Slough in Berkshire was the worst place for car crime, with 30 offences for every 1,000 people living there. The Scillies scored nil.
When it came to sex attacks, the blackspot was Westminster in London, where the rate stood at 2.3 per 1,000 people. The Scillies emerged scoreless.
The population of 2,135 across the five main inhabited islands are policed by a team comprising a sergeant and two constables, who work from a white police station on St Mary's.
Meanwhile, North Cornwall had one of the lowest levels of car crime and burglaries.
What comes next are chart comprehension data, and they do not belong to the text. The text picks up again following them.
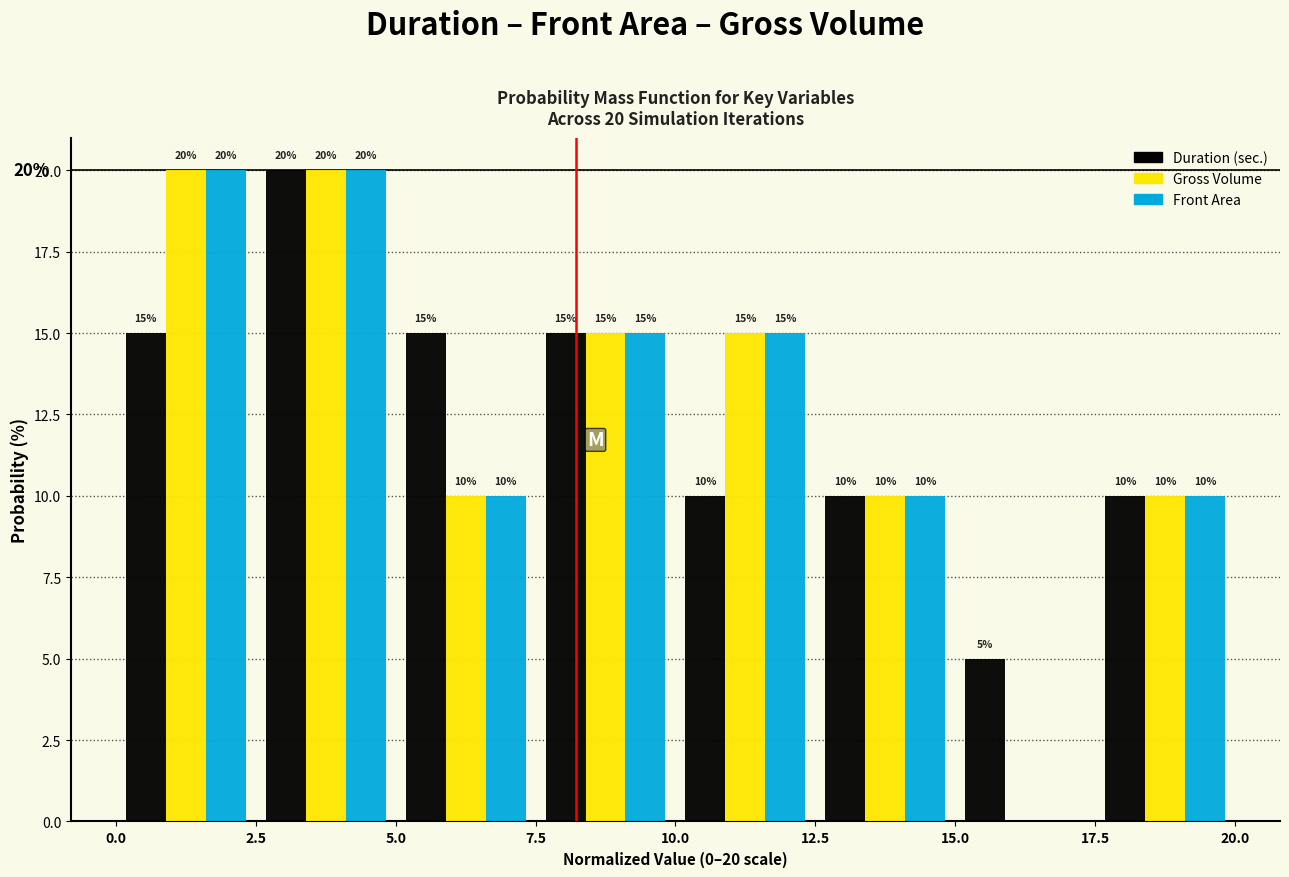

In the Duration (sec.) series, which range on the x-axis has the tallest bar?

2.5 to 5.0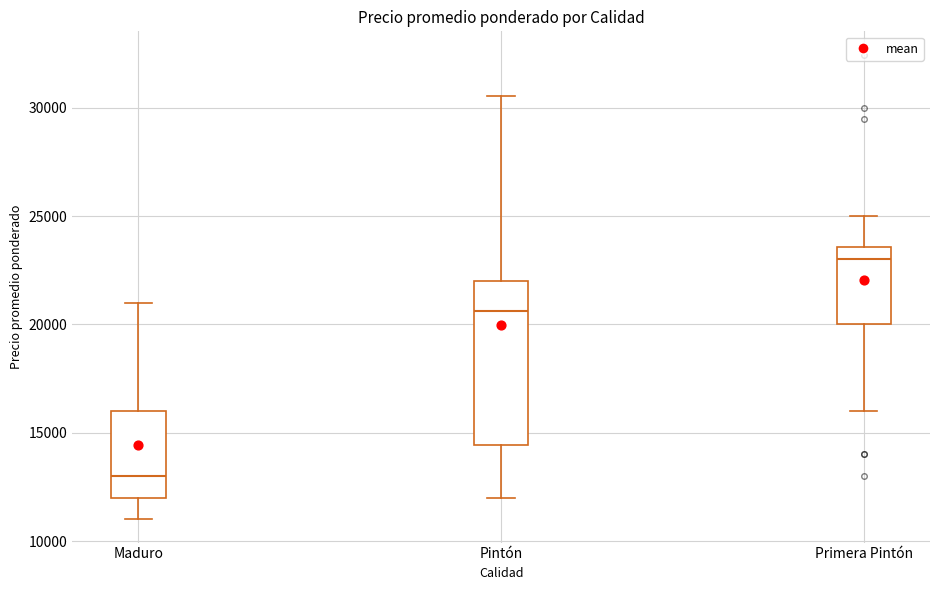

Which box's median line is the lowest?

Maduro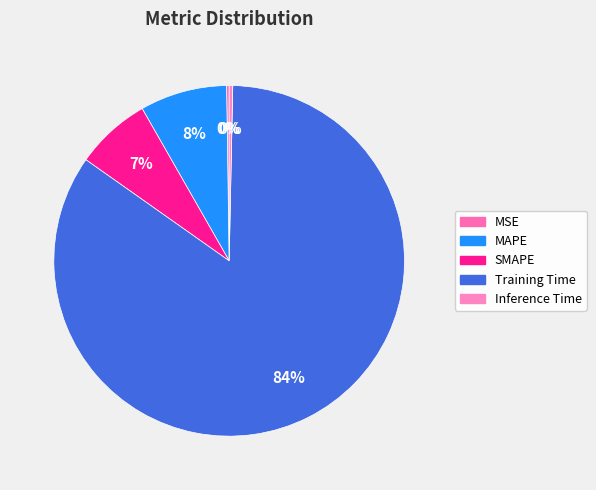

How many segments does this pie chart have?

5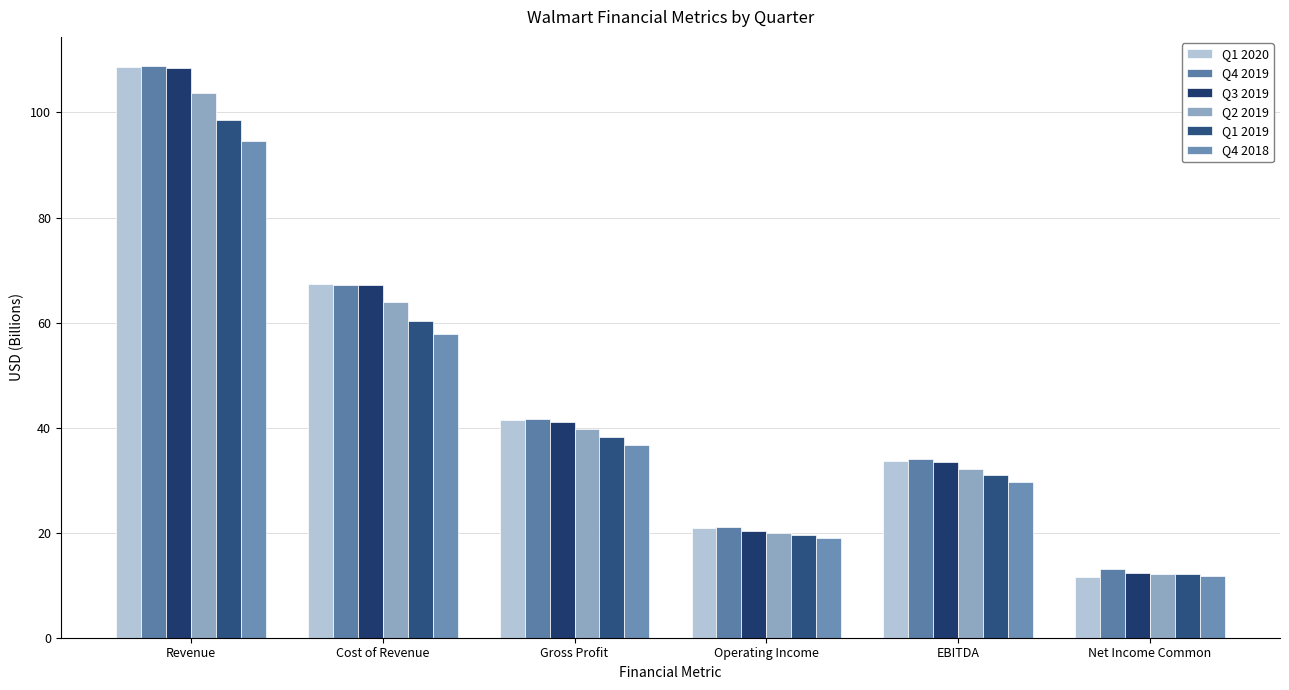

Are the bars grouped side by side (vs. stacked)?

Yes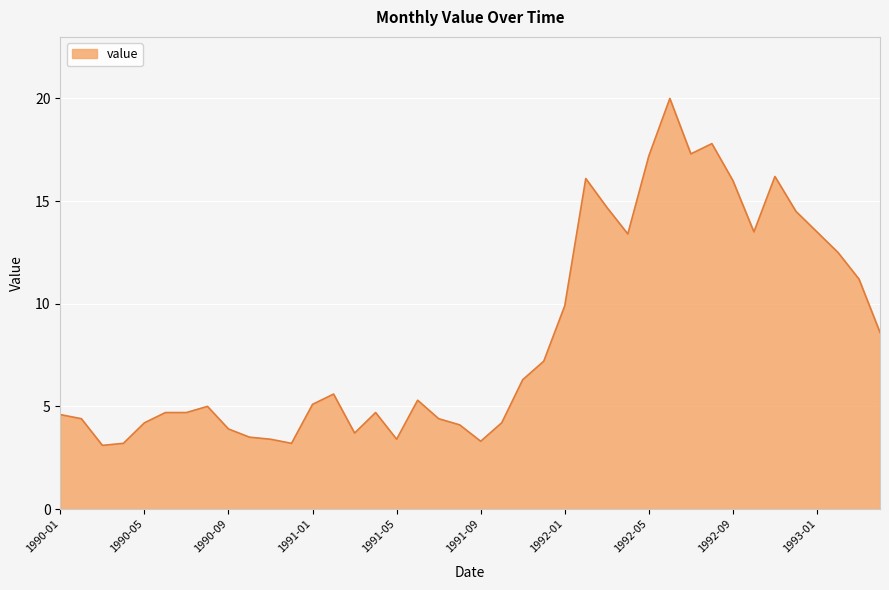

What is the difference between the maximum and minimum values?

16.9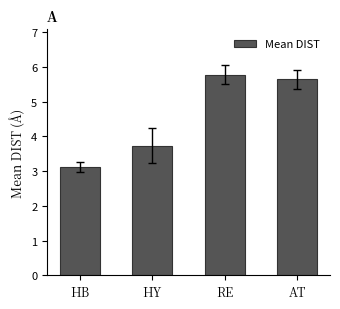

What is the minimum value shown in the chart?

3.1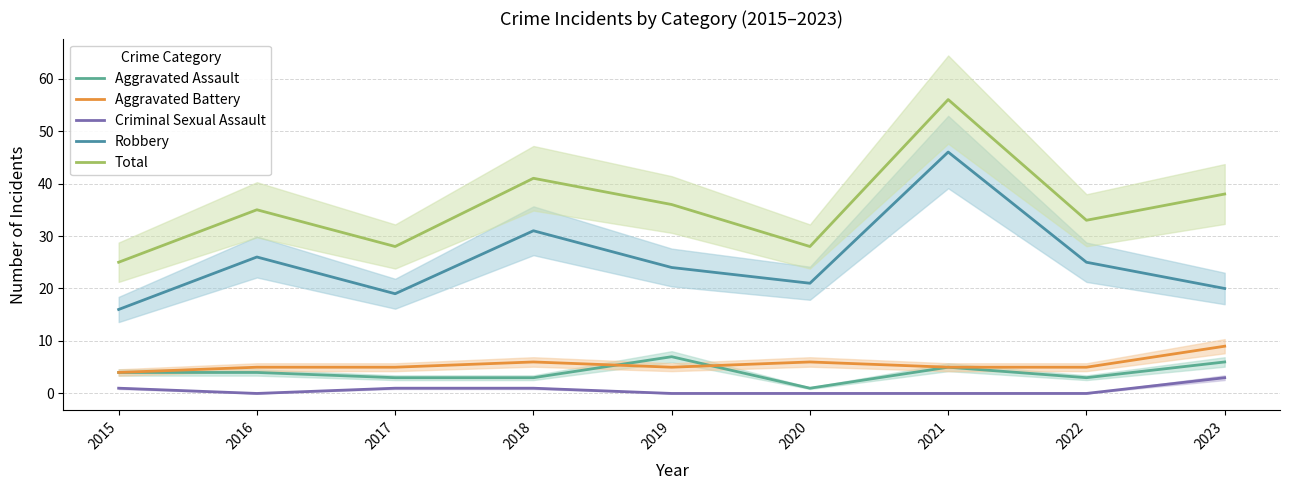

At 2019, list the series in order from largest to smallest.

Total, Robbery, Aggravated Assault, Aggravated Battery, Criminal Sexual Assault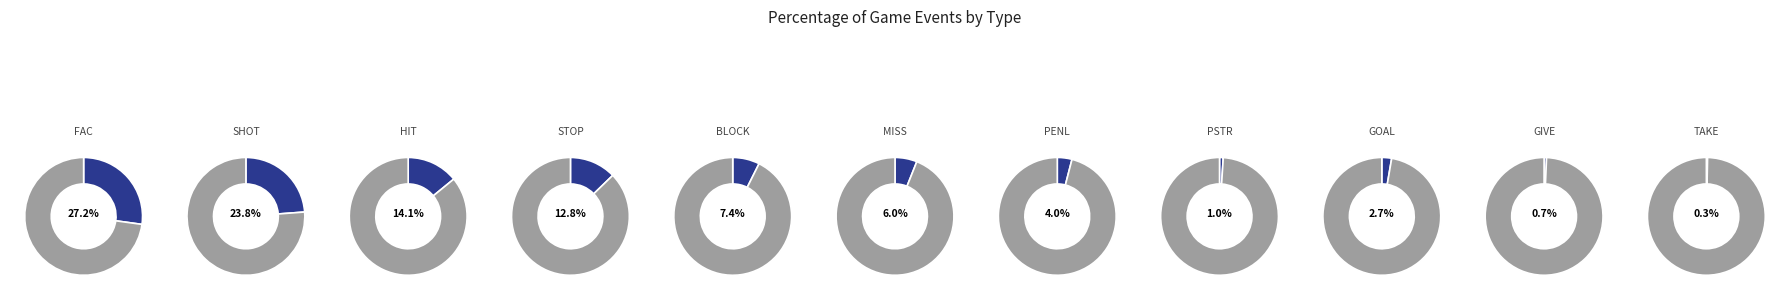

What percentage do HIT and STOP together represent?

26.8%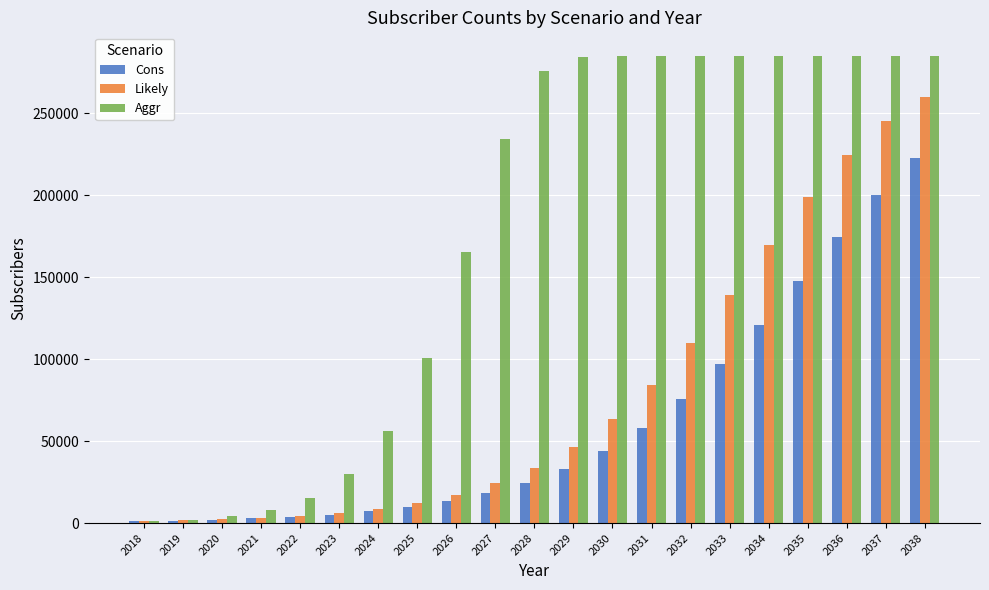

What is the minimum value shown in the chart?

1152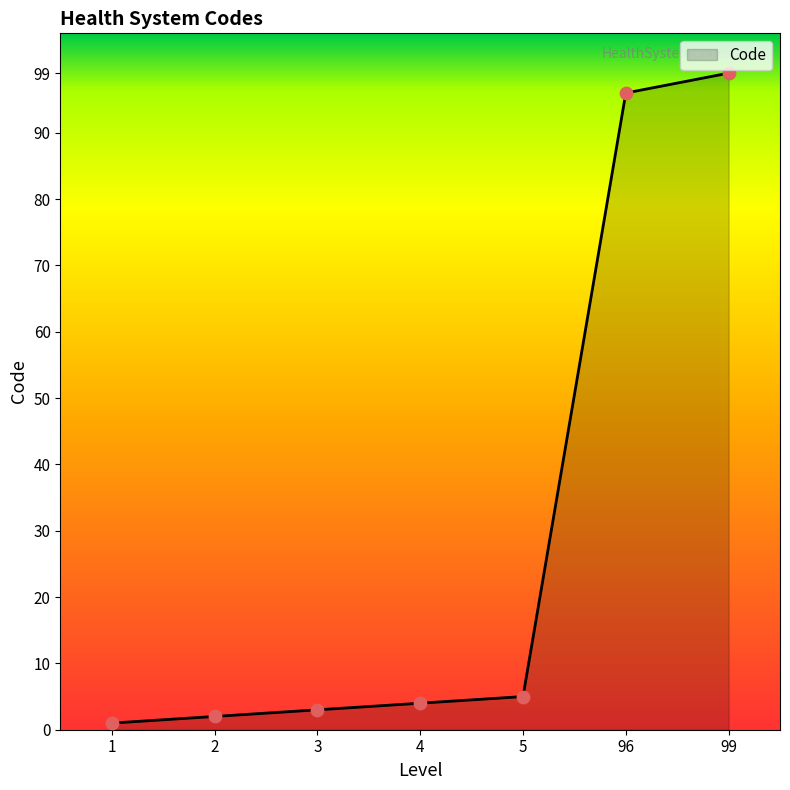

What is the change in value from 1 to 2?

+1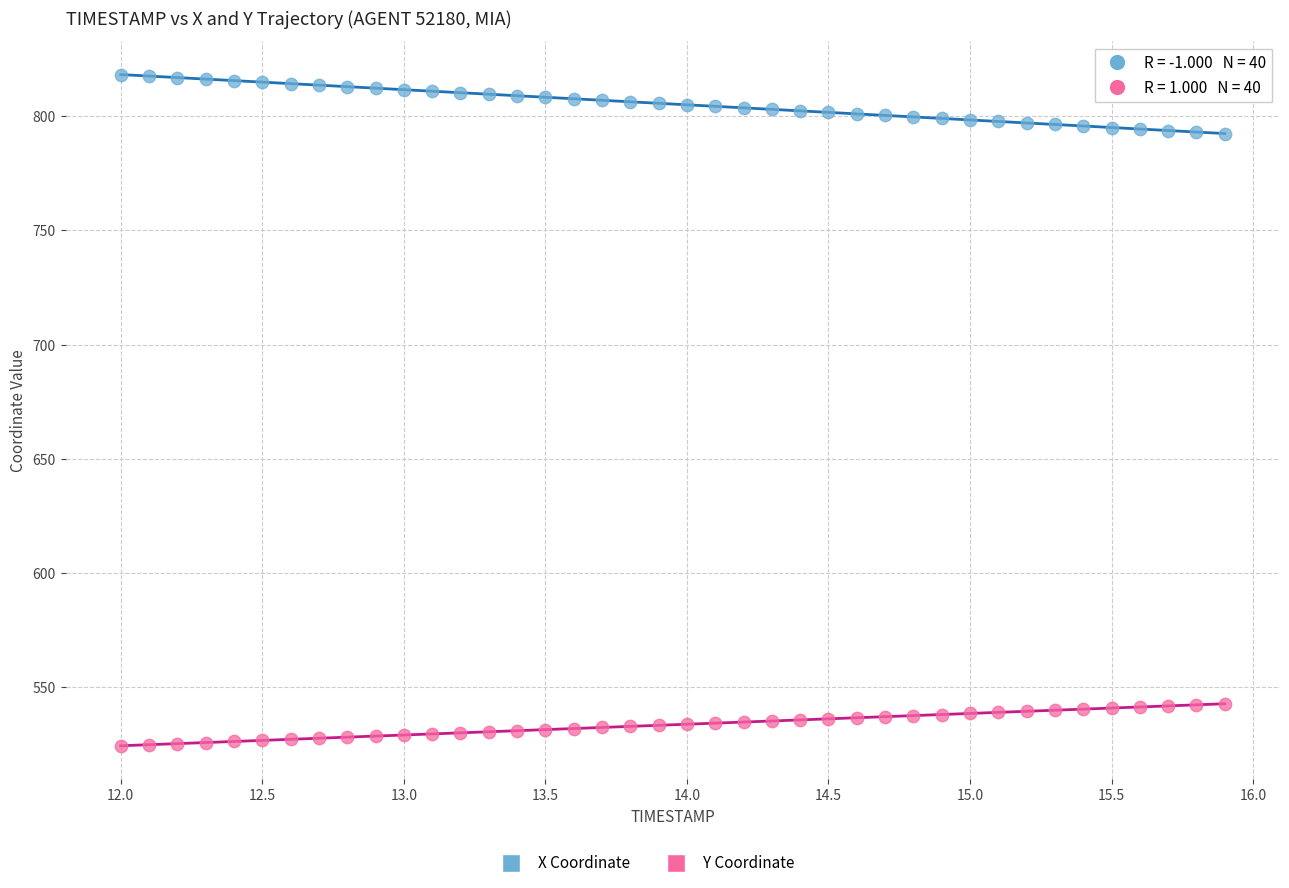

Across all data points, what is the range of X values (max minus min)?

3.9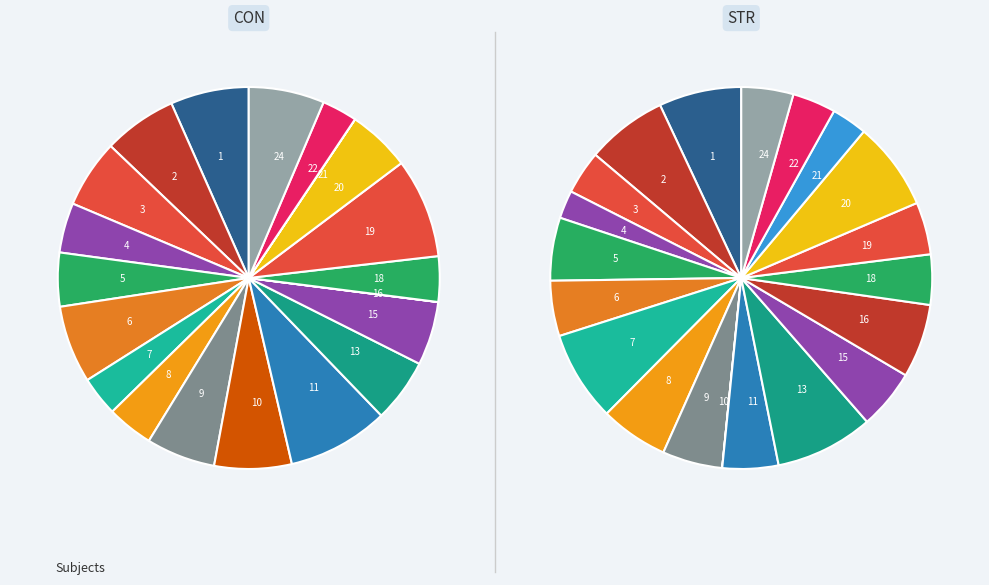

Is there a majority slice in this chart?

No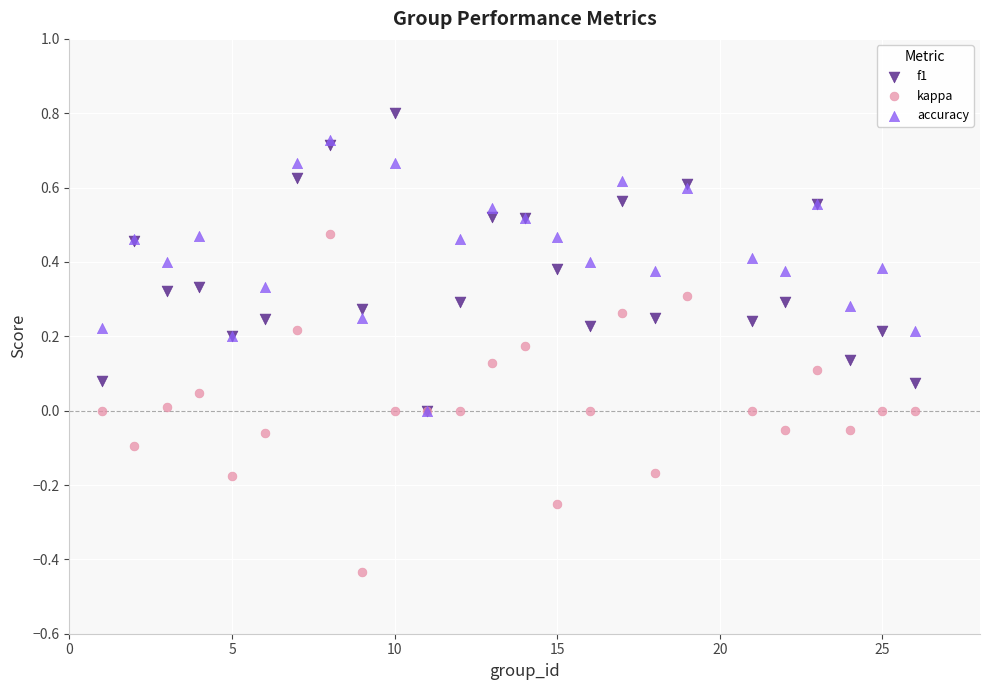

Which series reaches the maximum Y coordinate?

f1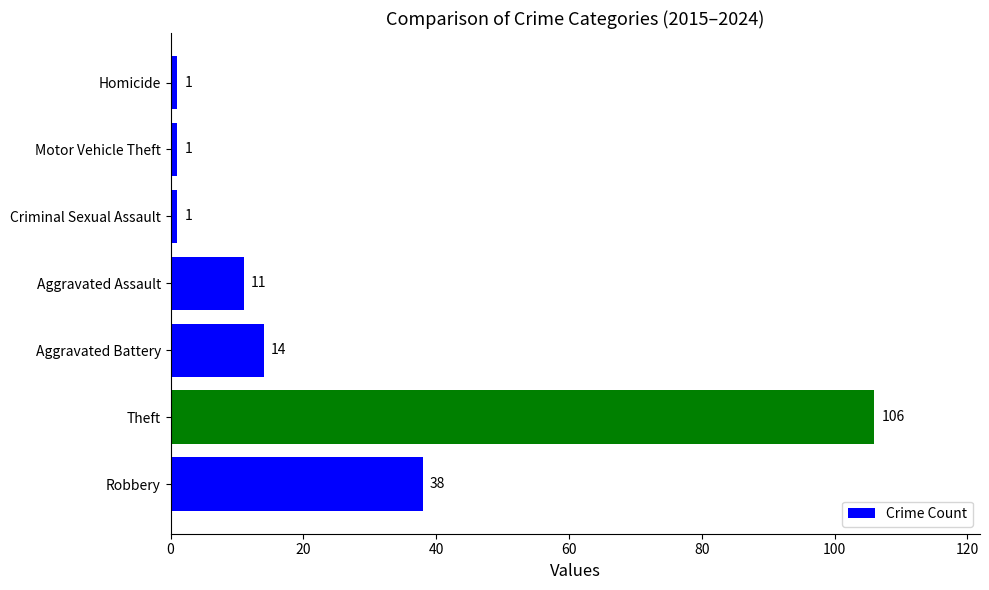

Is it true that the value at Aggravated Assault is 11?

True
West Devon also had a low burglary rate.
The analysis underlines how statistics regularly show how the Westcountry is not blighted by crime to the same extent as many other parts of the country.
According to the latest British Crime Survey, Devon and Cornwall now rank as the fourth safest place to live in the country, with an average of 59 crimes per 1,000 residents last year, against a national average of 83.
The number of crimes committed across the region fell by almost 8,000, the equivalent of a 7 per cent drop.
But the Home Office figures revealed that the perception in the level of crime in the region remained disproportionately high.
It showed 14 per cent of people perceived a high level of anti-social behaviour, while nearly a quarter believed that drug use or dealing went on close to their homes.
But in reality, figures painted a much brighter picture.
Vehicle crime decreased 16 per cent, burglary 13 per cent, theft and robbery 8 per cent each and violence against the person also down 5 per cent.